Testigos de esto fueron aquellas preciosas gotas de sangre que de todo su sacratísimo cuerpo corrían: porque una tan extraña manera de sudor como éste, nunca visto en el mundo, declara haber sido éste el mayor de todos los dolores del mundo, como a la verdad lo fue. Pues, oh Salvador y Redentor mío, ¿de dónde a ti tanta congoja y aflicción, pues tan de voluntad te ofreciste por nosotros a beber el cáliz de la pasión?

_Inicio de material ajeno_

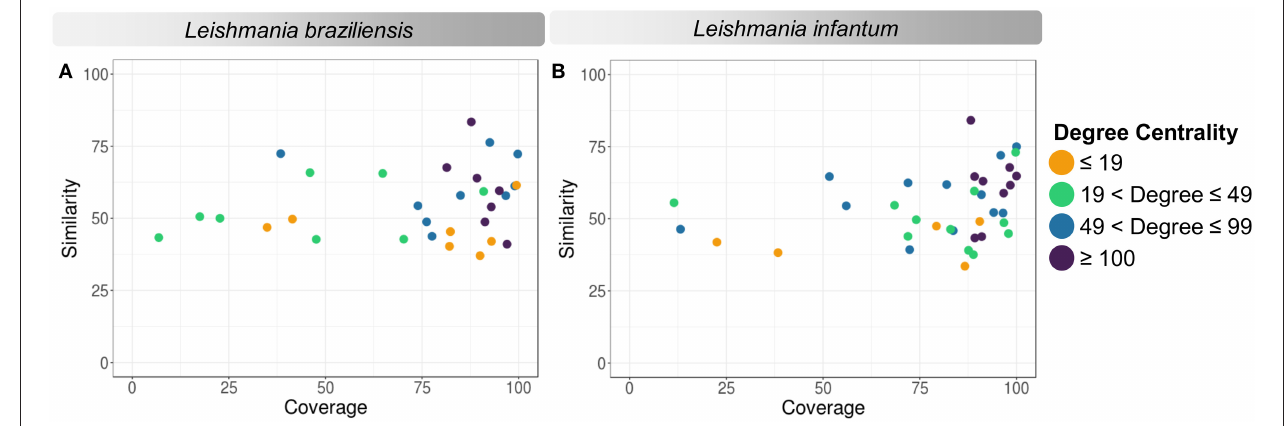
FIGURE 4 | Degree centrality, similarity, and coverage against human proteome of potential target proteins of Leishmania sp. (A) Leishmania braziliensis ; (B) Leishmania infantum . The degree centrality of each protein is reflected in orange (degree ≤ 19), green (19 < degree ≤ 49), blue (49 < degree ≤ 99), and purple (100 ≤ degree).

Esto hiciste, Señor, para que mostrándonos en tu persona tan ciertas señales de nuestra humanidad, nos firmases en la fe, y descubriéndonos en ti este linaje de tremores y dolores, nos esforzases en la esperanza, y padeciendo por nuestra causa tan terribles tormentos como aquí padeciste, nos encendieses en tu amor.